- Genre: Mystery fiction Detective fiction
- Based on: Sexton Blake
- Written by: Simon Raven
- Directed by: Roger Tucker
- Starring: Jeremy Clyde
- Composer: Anthony Isaac
- Country of origin: United Kingdom
- Original language: English
- No. of episodes: 6

Production
- Producer: Barry Letts
- Editor: Alistair Bell

Original release
- Network: BBC
- Release: 10 September – 15 October 1978

= Sexton Blake and the Demon God =

British television series

Sexton Blake and the Demon God is a 1978 six-part British BBC miniseries starring Jeremy Clyde as the fictional detective Sexton Blake. It was scripted by Simon Raven, directed by Roger Tucker and produced by Barry Letts.

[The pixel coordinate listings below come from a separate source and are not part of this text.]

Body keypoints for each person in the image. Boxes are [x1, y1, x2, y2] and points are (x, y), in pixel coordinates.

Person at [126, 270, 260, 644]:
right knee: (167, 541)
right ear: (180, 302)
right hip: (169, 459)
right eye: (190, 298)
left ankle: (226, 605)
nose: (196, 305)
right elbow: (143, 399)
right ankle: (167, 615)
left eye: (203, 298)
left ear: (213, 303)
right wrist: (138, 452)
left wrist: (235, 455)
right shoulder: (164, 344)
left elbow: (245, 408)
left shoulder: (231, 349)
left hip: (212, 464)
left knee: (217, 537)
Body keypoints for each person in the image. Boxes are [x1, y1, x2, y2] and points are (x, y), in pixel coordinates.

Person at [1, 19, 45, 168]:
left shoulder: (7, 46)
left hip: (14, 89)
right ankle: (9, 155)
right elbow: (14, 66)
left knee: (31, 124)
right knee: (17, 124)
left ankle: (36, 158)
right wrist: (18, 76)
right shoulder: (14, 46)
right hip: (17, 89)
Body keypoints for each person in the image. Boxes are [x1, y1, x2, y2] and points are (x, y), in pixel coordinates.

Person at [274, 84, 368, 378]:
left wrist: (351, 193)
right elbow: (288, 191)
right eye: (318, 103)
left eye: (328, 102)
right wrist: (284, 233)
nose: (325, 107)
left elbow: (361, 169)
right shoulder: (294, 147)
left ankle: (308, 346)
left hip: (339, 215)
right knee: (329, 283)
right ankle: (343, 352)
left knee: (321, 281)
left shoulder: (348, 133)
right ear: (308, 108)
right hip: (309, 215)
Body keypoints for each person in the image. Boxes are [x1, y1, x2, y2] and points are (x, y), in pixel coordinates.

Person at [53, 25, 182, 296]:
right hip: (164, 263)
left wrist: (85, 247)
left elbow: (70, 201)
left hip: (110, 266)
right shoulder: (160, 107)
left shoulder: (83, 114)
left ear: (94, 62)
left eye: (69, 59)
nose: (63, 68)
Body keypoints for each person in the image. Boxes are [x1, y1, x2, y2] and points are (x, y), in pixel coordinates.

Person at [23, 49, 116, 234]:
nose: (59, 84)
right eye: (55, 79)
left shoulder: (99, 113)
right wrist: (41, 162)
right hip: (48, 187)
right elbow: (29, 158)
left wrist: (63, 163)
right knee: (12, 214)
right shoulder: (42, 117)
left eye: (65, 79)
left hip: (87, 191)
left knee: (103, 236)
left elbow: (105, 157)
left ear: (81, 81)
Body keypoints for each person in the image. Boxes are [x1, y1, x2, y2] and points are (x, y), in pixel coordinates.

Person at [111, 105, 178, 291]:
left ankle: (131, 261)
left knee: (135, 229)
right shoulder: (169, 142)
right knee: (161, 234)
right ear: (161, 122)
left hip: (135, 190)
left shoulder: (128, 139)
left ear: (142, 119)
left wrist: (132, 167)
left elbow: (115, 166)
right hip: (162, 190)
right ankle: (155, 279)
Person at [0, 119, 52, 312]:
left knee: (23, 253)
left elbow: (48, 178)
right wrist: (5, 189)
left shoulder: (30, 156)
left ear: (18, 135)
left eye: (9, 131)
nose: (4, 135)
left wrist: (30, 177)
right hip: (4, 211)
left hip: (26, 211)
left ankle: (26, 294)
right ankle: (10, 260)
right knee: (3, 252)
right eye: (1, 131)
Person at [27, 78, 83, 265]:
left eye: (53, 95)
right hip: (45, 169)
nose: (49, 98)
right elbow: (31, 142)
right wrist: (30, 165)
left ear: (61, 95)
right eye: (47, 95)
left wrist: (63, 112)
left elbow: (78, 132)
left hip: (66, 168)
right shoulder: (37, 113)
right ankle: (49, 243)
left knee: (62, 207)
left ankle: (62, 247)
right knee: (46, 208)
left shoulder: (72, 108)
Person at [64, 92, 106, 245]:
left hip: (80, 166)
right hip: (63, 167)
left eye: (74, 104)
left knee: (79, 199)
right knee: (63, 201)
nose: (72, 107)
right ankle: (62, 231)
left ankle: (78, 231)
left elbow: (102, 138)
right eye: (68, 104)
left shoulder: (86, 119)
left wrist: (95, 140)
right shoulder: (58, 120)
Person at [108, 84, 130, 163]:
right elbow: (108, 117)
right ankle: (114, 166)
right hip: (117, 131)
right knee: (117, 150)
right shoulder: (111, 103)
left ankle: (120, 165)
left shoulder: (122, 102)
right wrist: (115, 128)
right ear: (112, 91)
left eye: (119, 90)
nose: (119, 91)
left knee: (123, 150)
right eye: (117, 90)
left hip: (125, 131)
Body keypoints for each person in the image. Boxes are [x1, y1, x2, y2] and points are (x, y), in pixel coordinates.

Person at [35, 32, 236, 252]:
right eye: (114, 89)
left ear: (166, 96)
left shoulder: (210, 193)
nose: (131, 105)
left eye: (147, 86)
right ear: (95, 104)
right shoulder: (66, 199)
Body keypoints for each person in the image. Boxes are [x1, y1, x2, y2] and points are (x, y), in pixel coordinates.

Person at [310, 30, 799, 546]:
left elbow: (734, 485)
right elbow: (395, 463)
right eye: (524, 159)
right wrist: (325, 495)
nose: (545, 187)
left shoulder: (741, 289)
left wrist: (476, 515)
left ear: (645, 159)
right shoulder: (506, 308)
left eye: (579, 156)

The serial was broadcast by BBC One at tea-time from Sunday, 10 September 1978, until Sunday, 15 October 1978. Like the 1967–1971 Sexton Blake series, it is set in the 1920s.

==Synopsis==
In 1927, Sexton Blake investigates a mystery involving a stolen Egyptian mummy, an ancient curse and a cult that dabbles in human sacrifice.

==Cast==
- Jeremy Clyde as Sexton Blake
- Philip Davis as Tinker
- Barbara Lott as Mrs Bardell
- Derek Francis as Hubba Pasha
- Natasha Parry as Cassandra
- Linal Haft as Maremma Bey
- John Biggerstaff as Watchman
- John Carlin as Dr Paterson
- Vic Tablian as Zigiana's uncle
- Jacquey Chappell as Zigiana
- Sonny Caldinez as Abdullah
- Moti Makan as Camden novice
- Darien Angadi as Camden priest
- George Pravda as Professor Lurkov
- Eddie Molloy as Manley
- Barry Martin as Mordecai
- Ronald Russell as Hotel manager
- William Lawford as French train official
- Richard Simpson as Parkins
- Timothy Kightley as Mason
- Farrell Sheridan as Lurkov's manservant
- Michael Forrest as Greek Police Chief
- Harry Tradios as Greek Police Sgt
- Alkis Kritikos as Greek servant
- Maria Moustaka as Guardian of the Snake
- Jaron Yaltan as Egyptian priest
- Ahmed Osman as Egyptian guard
- Stephen Thorne as Voice of Chemos

==Novel==
The novelisation by John Garforth was published the same year. It was the last Sexton Blake novel published in the 20th century.